Reforms in IT Blocking Rules, 2009

The power of the Government to block content is presently governed by Section 69A and the 2009 Rules made thereunder. However, the same is replete with a number of issues that seriously impinge on free speech. Under Rule 7, a Committee is required to examine the justifiability of the request made by the Nodal Officer to block access to information. Rule 14 also provides for a Review Committee which may order for unblocking certain information where it finds that the direction issued by the Committee under Rule 8(6) was not in conformity with Section 69A(1). However, both the Committees mentioned above are solely constituted by bureaucrats serving under the Union Government. It would be desirable to include former High Court and Supreme Court Judges appointed by an Appointment Commission comprising the Chief Justice of India, Prime Minister, and Leader of Opposition of Lok Sabha. This would imbue the Committee with a sense of independence and judicial expertise. The controversial Rule 16 of the 2009 Rules, requires strict confidentiality to be maintained with respect to the complaints and requests made and action taken due to which content on social media is taken down without even informing the reasons for the same. The Apex Court disappointingly upheld the validity of the 2009 Rules in 2015 stating that the Rules provided enough safeguards against arbitrary State action. However, Rule 8(6) and Rule 16 do not even conform to Section 69A under which they have been made. It is a well-established principle of law that a delegated legislation cannot go beyond the ambit or supplant the provisions of the Parent Act under which it was issued.  Section 69A mentions the words: “for reasons to be recorded in writing, by order, direct any agency of the Government or intermediary to block….”. However, IT Blocking Rules in Rule 8(6) does not mandate the Committee to issue a written order stating reasons for blocking access.

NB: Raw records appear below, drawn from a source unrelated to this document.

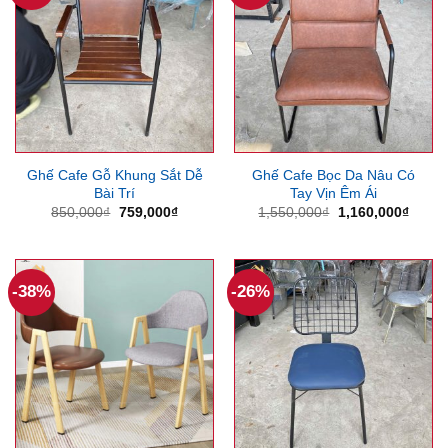
Ghế Cafe Gỗ Khung Sắt Dễ
Ghế Cafe Bọc Da Nâu Có
Bài Trí
Tay Vịn Êm Ái
Giá
Giá
Giá
Giá
850,000
₫
759,000
₫
1,550,000
₫
1,160,000
₫
gốc
hiện
gốc
hiện
là:
tại
là:
tại
850,000₫.
là:
1,550,000₫.
là:
759,000₫.
1,160
-38%
-26%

Moreover,  Rule 16 makes it mandatory to maintain confidentiality with respect to the action taken by the Committee. Therefore, Rule 8(6) and Rule 16 are ultra vires of the Parent Act itself. It must be made mandatory for the Committee to issue a detailed order which is available in the public domain. This would ensure that the Government does not get a free hand to suppress free speech and prevent intermediaries from censoring content.  


Conclusion 

The safe harbour provisions are necessary for the internet to remain a safe space for the free flow of information and ideas. The power to take down or block access to content should stay with the judiciary and the Union Government, with the intermediaries merely assisting them in this process, without sitting in judgment of the content posted on their platform.


Akshat Bhushan is a third-year student at the Hidayatullah National Law University, Raipur.